▶ _Information given_:
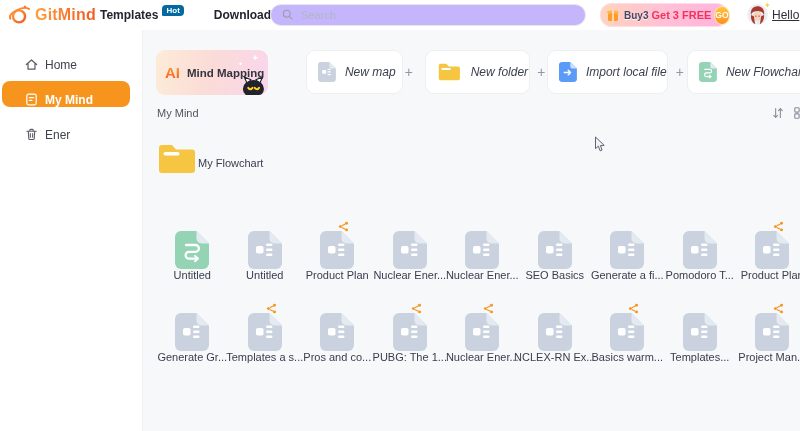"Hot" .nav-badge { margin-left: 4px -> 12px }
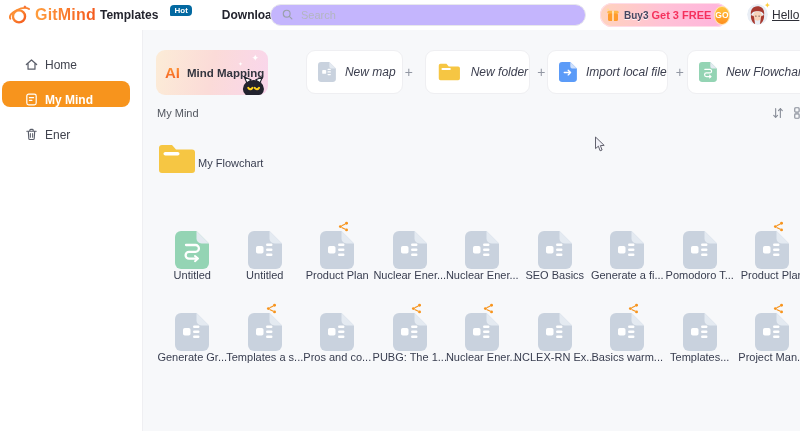"Search" .search-wrap input { background: #c4b5fd -> #fde047 }
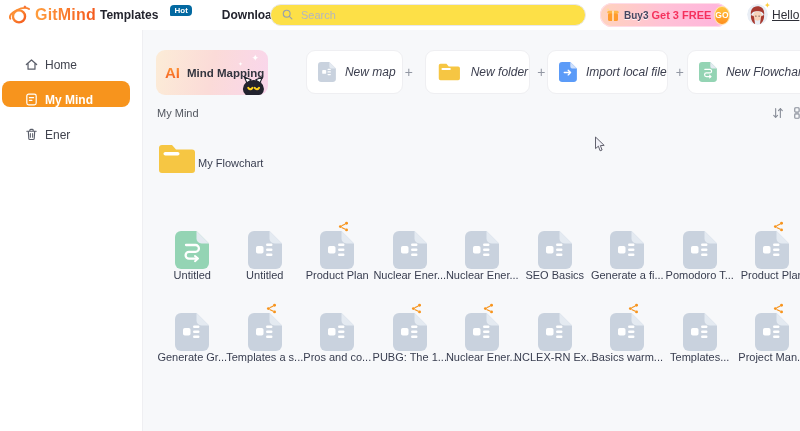"Home" .side-item { align-items: flex-end -> flex-start; gap: 6px -> 0 }
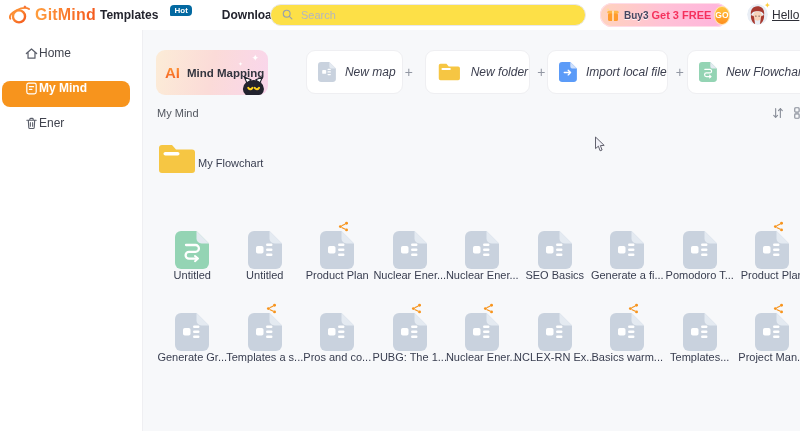"My Planets" div.side-item { html: none -> <div> <span> <svg> <circle></circle> <path></path> </svg> </span> <span>My Planets</span> </div> }
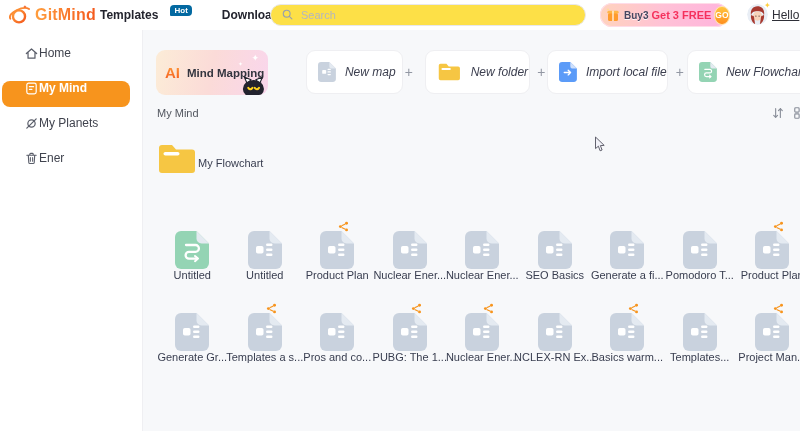"My Flowchart" .folder-tile { flex-direction: row -> column }
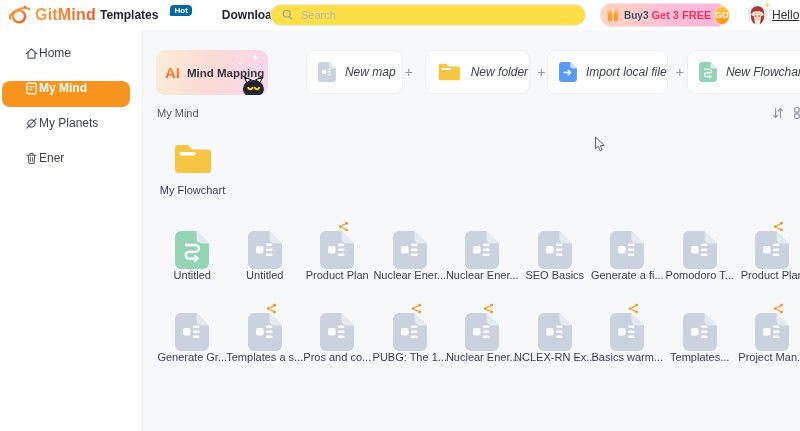"Templates..." div.file-label { text: Templates -> Programmin }
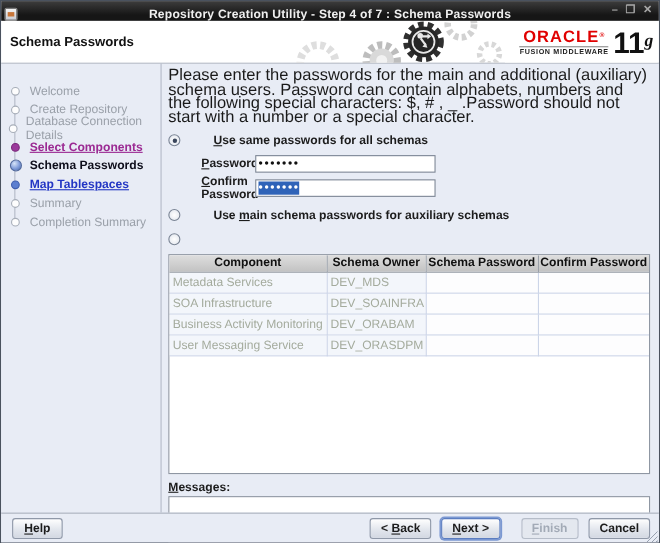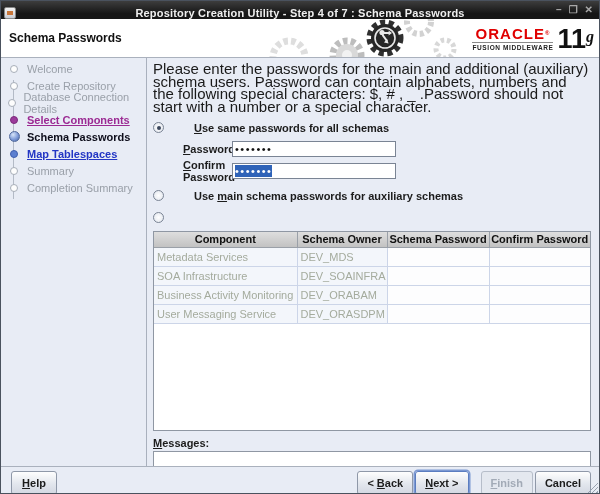"Welcome" .sidebar { padding-top: 2px -> 16px }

▶ _Written task_:
Output exactly the lines from the line with "html: none ->" to the last line of the records, including both, and leave every picture out.

▶ _Solution to this exercise_:
"My Planets" div.side-item { html: none -> <div> <span> <svg> <circle></circle> <path></path> </svg> </span> <span>My Planets</span> </div> }
"My Flowchart" .folder-tile { flex-direction: row -> column }
"Templates..." div.file-label { text: Templates -> Programmin }
"Welcome" .sidebar { padding-top: 2px -> 16px }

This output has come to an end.